Au travers de pièces centrales dans son œuvre, Capital d’essais (1989), Gilles Mahé & associés SA (1990), dont le titre à lui seul convoque l’imaginaire d’un simulacre sérieux de business, mais aussi au travers d’innombrables projets développés ou de simples rêveries recueillies dans le désordre de carnets qui recevaient l’infatigable inventivité de l’artiste, par logique structurelle, par jeu de mots, par analogie, rapprochement ou détournement, les figures de l’économie sont ainsi massivement et discrètement prégnantes, qu’il s’agisse de définir des moyens de rétribution du travail artistique, d’inventer des modalités d’échange avec les institutions de l’art ou de rémunération du travail artistique (l’idée du SMIC-art précisément développée en 1995-96 pourrait se révéler demain une simple anticipation, et non plus une élucubration), qu’il s’agisse de structurer des dispositifs d’œuvre sur le modèle du négoce, qu’il s’agisse de pratiquer le commerce dans des magasins, le paradigme économique est un enjeu souterrain, tenant à part égale de la simulation et de la dénonciation, de la complicité et de la résistance.
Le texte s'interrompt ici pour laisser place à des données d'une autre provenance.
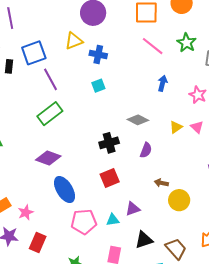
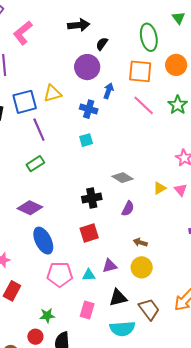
yellow triangle: (74, 41) -> (52, 93), moved
blue arrow: (162, 83) -> (108, 91), moved
green rectangle: (50, 114) -> (35, 164), size x0.7
yellow circle: (179, 200) -> (142, 267), moved

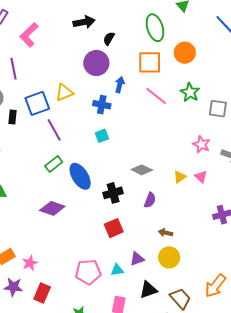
blue ellipse: (43, 241) -> (80, 176), moved

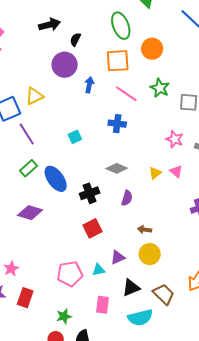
blue cross: (102, 105) -> (117, 124), moved

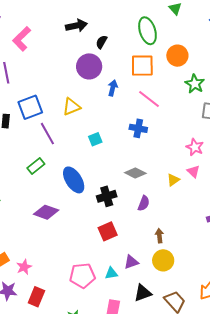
green star: (160, 88) -> (195, 84), moved
yellow triangle: (34, 96) -> (71, 107), moved
green rectangle: (28, 168) -> (36, 166), moved
pink triangle: (176, 171) -> (193, 172), moved
brown arrow: (144, 230) -> (159, 236), turned 72

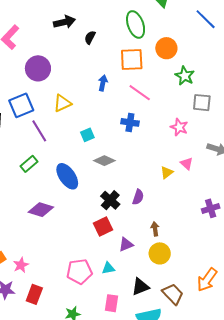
purple circle: (89, 66) -> (38, 68), moved
pink star: (195, 147) -> (179, 127), moved
gray diamond: (135, 173) -> (104, 161), moved
black cross: (107, 196) -> (110, 200), moved, turned -30
purple triangle: (131, 262) -> (126, 244), moved

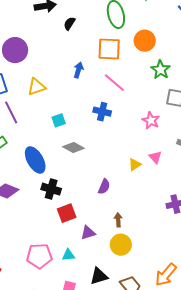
black cross: (110, 200) -> (51, 189), moved, turned -30

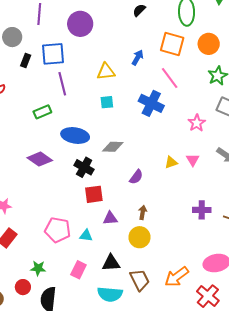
yellow triangle: (36, 87) -> (106, 72), moved
blue cross: (102, 112) -> (151, 103), size x1.4
gray diamond: (73, 147) -> (113, 147), moved, turned -40
blue ellipse: (35, 160) -> (75, 135), turned -64

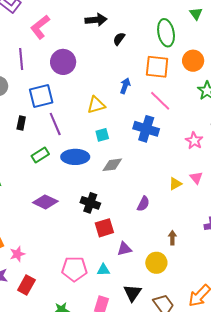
black rectangle: (26, 60) -> (21, 123), moved
blue ellipse: (75, 135) -> (75, 157), moved
gray diamond: (113, 147) -> (112, 165), moved
brown arrow: (143, 212) -> (172, 238), moved
black triangle: (111, 263) -> (132, 293), turned -42

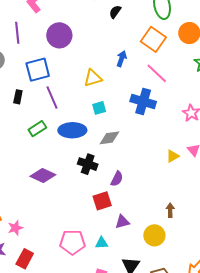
orange square: (157, 67) -> (153, 39), turned 30
black cross: (90, 203) -> (88, 164), moved
purple semicircle: (143, 204) -> (117, 179), moved

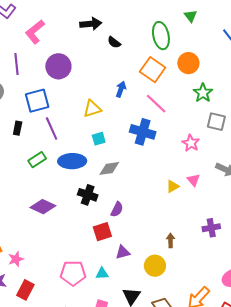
black semicircle: (115, 12) -> (114, 42), turned -88

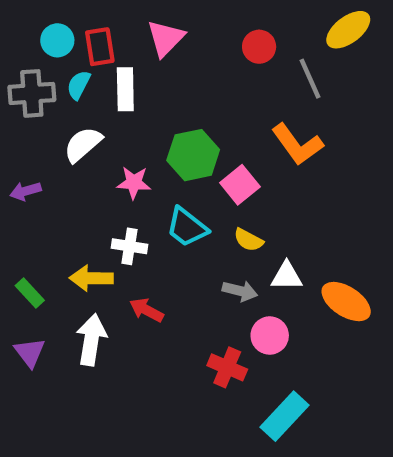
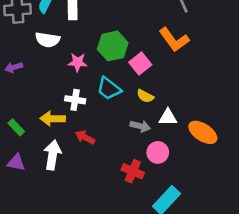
white semicircle: (83, 144) -> (48, 40), turned -130
purple triangle: (30, 352) -> (16, 162), turned -42

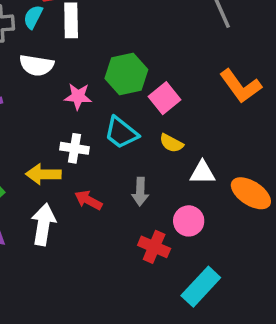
orange L-shape: (174, 40) -> (241, 86), moved
gray arrow: (140, 126) -> (140, 192), moved, turned 78

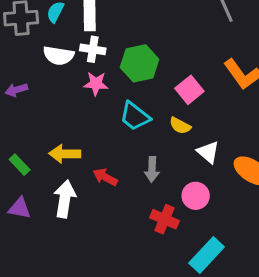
pink square: (164, 98) -> (189, 90), moved
white cross: (75, 148) -> (93, 49), moved
white triangle: (202, 173) -> (208, 152), turned 40

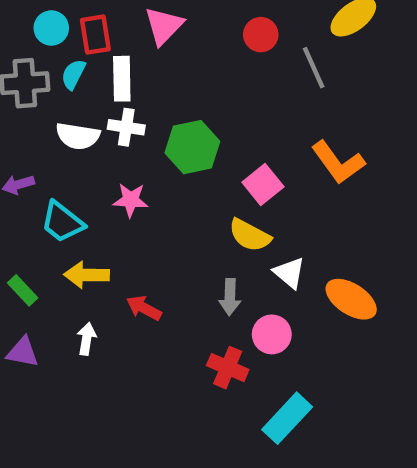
pink star: (96, 84) -> (131, 200), moved
cyan trapezoid: (135, 116) -> (62, 222), moved
yellow semicircle: (180, 126) -> (250, 235), size x1.4
gray arrow: (152, 169) -> (230, 297), moved
white arrow: (65, 199) -> (87, 339), size x0.6

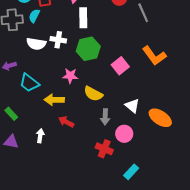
white rectangle: (122, 79) -> (83, 18), moved
pink star: (131, 200) -> (70, 76), moved
yellow semicircle: (250, 235) -> (93, 94), moved
yellow arrow: (87, 275) -> (54, 100), moved
cyan rectangle: (287, 418) -> (131, 172), size x0.7

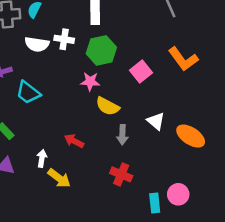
pink star: (70, 76) -> (90, 81), moved
yellow arrow: (54, 100) -> (59, 178), moved, turned -144
pink circle: (124, 134) -> (178, 194), moved
cyan rectangle: (131, 172) -> (155, 203), turned -49

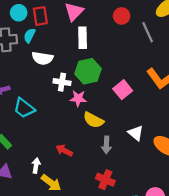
white cross: (64, 39) -> (62, 82), moved
white semicircle: (37, 44) -> (42, 58), moved

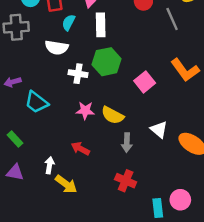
cyan semicircle: (29, 35) -> (69, 22), moved
pink star: (78, 98) -> (85, 111), moved

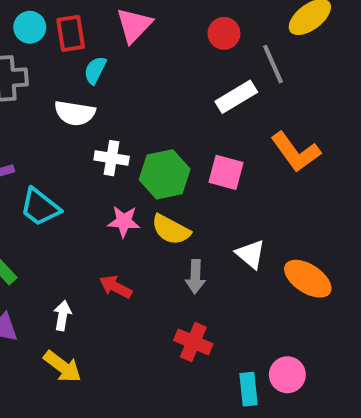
white rectangle: (101, 25) -> (236, 97), moved, turned 60
green hexagon: (107, 62) -> (165, 174), moved
pink square: (145, 82) -> (226, 172), turned -36
yellow arrow: (66, 184) -> (62, 367), moved

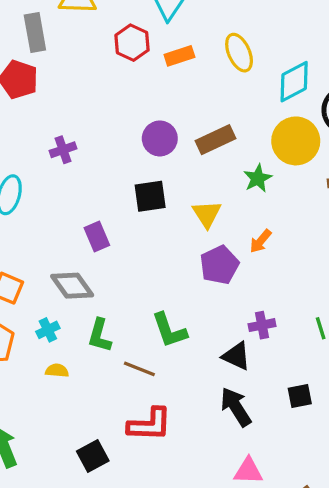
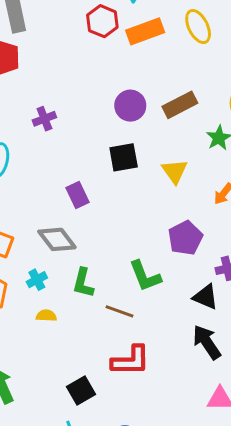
orange rectangle: (179, 56) -> (145, 31), size x1.4
purple pentagon: (219, 265) -> (185, 238), moved

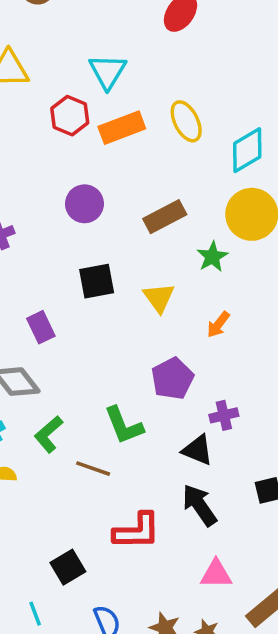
purple circle: (130, 106) -> (84, 204), moved
green L-shape: (83, 283) -> (49, 434), turned 36
red L-shape: (131, 361) -> (137, 531), moved
black square: (81, 391) -> (68, 567), moved

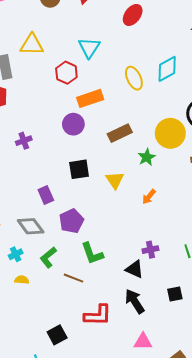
orange rectangle: (122, 128) -> (90, 98), moved
cyan diamond: (247, 150) -> (167, 69), moved
purple pentagon: (172, 379) -> (71, 221), moved

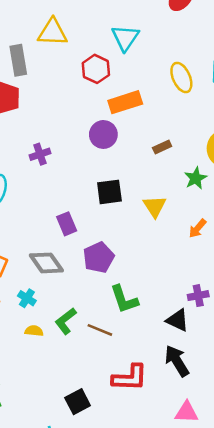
brown rectangle: (120, 133) -> (162, 147), size x0.6
cyan cross: (16, 254) -> (27, 298), turned -32
green L-shape: (48, 257) -> (66, 321), moved

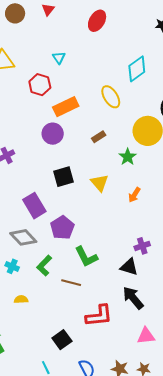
cyan triangle: (125, 38) -> (59, 58), size x0.6
yellow ellipse: (181, 77) -> (111, 97), moved
purple rectangle: (67, 224) -> (34, 206), size x1.4
green L-shape: (66, 321) -> (44, 266), moved
yellow semicircle: (34, 331) -> (21, 299), moved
C’est ce contrat, cette construction conventionnelle, que l’art de Mahé interroge résolument, dans une combinaison jubilatoire de finesse et de géométrie, qui l’a souvent mené à pratiquer l’économie à l’échelle de la boutique : Chinatown (bazar chinois, Garches, 1975-80), Canapés (meubles et autres, rue de l’Université, Paris, 1985-88), Le Lafayette (café, rue Mogador, Paris, 1991) en passant par la blanchisserie désaffectée qui servit de cadre à l’exposition de 1978 pertinemment intitulée Rue de Lourmel. Il reste à inscrire Gilles Mahé dans une tradition de la boutique d’art, qui demeure, je crois, à inventorier et qui passe, bien sûr, par Ben, ou par l’Eye Scream, restaurant fondé à l’initiative de N.E.Thing Co et de son co-président, Iain Baxter, en 1977 à Vancouver… Il reste à suivre plusieurs des méandres d’une théorie selon Mahé, que dis-je, d’une doctrine, mais d’une doctrine contre les doctes, que l’on pourra peut-être qualifier d’iconomique. On y reviendra…
1 Jean-Joseph Goux, Frivolité de la valeur, essai sur l’imaginaire du capitalisme, éditions Blusson, Paris, 2001.